4 Tips For Understanding Your Child’s Speech:

• Work with what you can understand, and request for more information. “Wow! I can tell you are really excited. You and daddy went where?”

• Gently request that your child repeat his utterance. You might say, “Uh oh, I didn’t quite hear you. Can you tell me again?” Try to read nonverbal cues from your child, such as gestures, emotion and eye-gaze.

• If possible, use cues from the environment. “Hmm, can you show me what you’re thinking about?”

• As much as possible, take advantage of moments to use visual support. For example, if you’re talking about a recent family vacation, print out a few pictures to show while you talk. Refer to the pictures to clarify specific people, places and ideas.

Should You Correct Your Child’s Speech Errors?

Children with articulation errors often feel self-conscious about talking, and I find that constantly correcting their errors often increases their reluctance to talk. Here a few tips for helping children with articulation errors:

• First and foremost, consult with your child’s speech therapist about how to practice speech at home. This will determine when, how and how often you should practice with your child. Your therapist will likely have specific suggestions for when and how to correct your child’s errors.

• During the early stages of therapy, I typically advise parents to only correct their child’s speech errors in the context of a designated practice time. Set aside a special time each day (about 10-20 minutes) for “mommy and me time” or “daddy and me time” to practice speech sounds. Tell your child ahead of time that you will be listening for their “good sounds.”

• During practice, use positive and descriptive language when correcting errors. For example, instead of saying, “No, try again,” give your child more specific feedback such as, “Wow, good try! I saw your tongue come out of your mouth when you said ‘s’. Let’s try saying ‘s’ with your tongue in your mouth. There you go!”

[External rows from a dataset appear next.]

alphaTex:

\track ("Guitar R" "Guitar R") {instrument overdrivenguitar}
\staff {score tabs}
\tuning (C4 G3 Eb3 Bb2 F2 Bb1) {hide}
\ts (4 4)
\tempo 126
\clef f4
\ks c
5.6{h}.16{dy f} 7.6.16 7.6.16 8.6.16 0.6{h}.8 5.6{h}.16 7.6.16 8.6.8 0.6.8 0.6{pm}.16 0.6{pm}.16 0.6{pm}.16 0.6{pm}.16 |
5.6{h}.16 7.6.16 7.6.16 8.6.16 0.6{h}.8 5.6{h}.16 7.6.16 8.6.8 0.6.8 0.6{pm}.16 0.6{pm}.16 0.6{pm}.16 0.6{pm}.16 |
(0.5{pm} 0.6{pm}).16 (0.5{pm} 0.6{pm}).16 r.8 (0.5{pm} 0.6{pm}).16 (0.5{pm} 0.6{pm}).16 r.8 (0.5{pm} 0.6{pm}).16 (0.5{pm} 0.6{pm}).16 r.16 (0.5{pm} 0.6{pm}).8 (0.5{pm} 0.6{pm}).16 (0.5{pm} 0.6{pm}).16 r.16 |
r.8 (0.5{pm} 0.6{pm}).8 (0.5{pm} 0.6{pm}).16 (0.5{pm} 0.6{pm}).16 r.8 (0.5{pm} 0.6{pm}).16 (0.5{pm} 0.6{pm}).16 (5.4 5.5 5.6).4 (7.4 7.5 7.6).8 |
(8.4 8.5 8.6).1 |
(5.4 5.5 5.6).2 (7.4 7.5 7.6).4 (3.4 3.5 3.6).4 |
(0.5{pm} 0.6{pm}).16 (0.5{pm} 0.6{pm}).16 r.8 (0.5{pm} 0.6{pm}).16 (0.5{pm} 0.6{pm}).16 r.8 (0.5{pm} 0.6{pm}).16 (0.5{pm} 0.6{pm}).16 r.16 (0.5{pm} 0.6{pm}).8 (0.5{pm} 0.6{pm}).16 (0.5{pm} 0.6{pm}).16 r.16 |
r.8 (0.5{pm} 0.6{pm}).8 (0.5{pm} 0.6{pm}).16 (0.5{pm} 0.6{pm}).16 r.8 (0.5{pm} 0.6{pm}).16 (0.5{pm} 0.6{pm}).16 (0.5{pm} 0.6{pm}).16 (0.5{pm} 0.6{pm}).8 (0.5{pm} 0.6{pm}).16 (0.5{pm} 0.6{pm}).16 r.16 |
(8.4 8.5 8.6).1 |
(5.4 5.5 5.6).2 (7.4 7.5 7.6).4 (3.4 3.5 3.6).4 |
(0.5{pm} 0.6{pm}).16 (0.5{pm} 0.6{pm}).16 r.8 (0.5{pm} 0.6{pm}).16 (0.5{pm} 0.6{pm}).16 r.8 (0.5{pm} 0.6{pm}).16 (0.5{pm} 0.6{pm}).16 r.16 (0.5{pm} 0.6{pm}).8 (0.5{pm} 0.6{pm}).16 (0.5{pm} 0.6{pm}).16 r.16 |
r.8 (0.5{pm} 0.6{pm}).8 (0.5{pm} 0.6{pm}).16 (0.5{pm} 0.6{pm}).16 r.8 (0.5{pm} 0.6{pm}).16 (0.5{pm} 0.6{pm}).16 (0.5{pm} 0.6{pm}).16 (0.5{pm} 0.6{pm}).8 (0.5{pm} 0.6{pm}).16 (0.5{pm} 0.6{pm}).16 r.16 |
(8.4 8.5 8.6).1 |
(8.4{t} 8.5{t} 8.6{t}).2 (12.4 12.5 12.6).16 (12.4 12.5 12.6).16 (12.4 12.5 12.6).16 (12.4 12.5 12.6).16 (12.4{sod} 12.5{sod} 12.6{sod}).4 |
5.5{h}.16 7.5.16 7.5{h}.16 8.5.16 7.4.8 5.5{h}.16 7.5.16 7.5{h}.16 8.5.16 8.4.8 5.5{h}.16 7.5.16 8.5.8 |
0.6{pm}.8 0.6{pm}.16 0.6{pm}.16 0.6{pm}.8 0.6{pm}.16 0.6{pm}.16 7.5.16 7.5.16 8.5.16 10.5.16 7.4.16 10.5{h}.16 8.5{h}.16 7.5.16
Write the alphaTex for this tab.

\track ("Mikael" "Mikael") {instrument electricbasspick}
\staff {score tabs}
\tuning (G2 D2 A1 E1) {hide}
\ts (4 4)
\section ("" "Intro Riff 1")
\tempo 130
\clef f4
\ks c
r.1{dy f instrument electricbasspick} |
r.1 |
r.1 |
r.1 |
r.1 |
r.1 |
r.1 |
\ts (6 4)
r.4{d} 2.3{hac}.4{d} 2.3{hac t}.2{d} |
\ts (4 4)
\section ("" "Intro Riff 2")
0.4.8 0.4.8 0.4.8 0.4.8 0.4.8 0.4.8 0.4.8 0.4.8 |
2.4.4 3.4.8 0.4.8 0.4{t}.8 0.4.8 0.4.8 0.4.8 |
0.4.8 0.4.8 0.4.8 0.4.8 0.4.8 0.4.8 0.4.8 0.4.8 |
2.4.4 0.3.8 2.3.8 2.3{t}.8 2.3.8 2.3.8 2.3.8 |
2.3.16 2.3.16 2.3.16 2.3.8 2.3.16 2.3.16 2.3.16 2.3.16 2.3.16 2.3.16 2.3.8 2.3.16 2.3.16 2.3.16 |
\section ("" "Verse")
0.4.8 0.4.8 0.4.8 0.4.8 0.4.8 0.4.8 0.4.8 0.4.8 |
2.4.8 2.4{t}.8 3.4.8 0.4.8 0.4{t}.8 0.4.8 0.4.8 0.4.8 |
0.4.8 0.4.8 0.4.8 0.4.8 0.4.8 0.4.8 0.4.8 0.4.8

• As your child gains mastery of their new sound, encourage them to use the sound outside of the “designated practice time” by thinking of a special “word of the day.” For example, if your child is working on the “s” sound, your word might be “sun” during July. Tell your child that you will be listening for their good “s” when they say “sun” that day. Give your child positive praise every time you hear a good “s” sound.

• Always emphasize what is going well. For example, if you hear your child correctly say “s” as they are talking about their school day, give them positive praise: “Wow! I just heard you make a great ‘s’ sound! You are doing a great job saying ‘s’ a new way!”

• As your child nears the end of the therapy process, their speech therapist may encourage you to monitor your child’s speech outside of their designated practice time. This is an important phase in helping your child generalize their new sound into everyday speech. Consult with your child’s speech therapist for specific ways to monitor his speech in an encouraging way.

• Remember that your ultimate goal is to increase your child’s confidence when communicating with others!

If you feel concerned about your child’s speech development, you should consult a Licensed Speech and Language Pathologist for further assessment and guidance.